Data for the task:
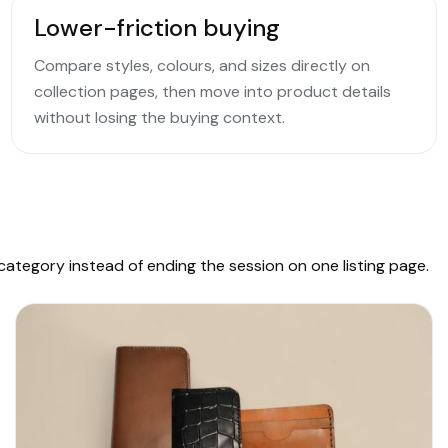
Lower-friction buying
Compare styles, colours, and sizes directly on
collection pages, then move into product details
without losing the buying context.
ategory instead of ending the session on one listing page.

Exercise: Reproduce the text of the listing above with "buying" swapped for "shopping" throughout, keeping everything else unchanged. Omit the pictures.

Your response:
Lower-friction shopping
Compare styles, colours, and sizes directly on
collection pages, then move into product details
without losing the shopping context.
ategory instead of ending the session on one listing page.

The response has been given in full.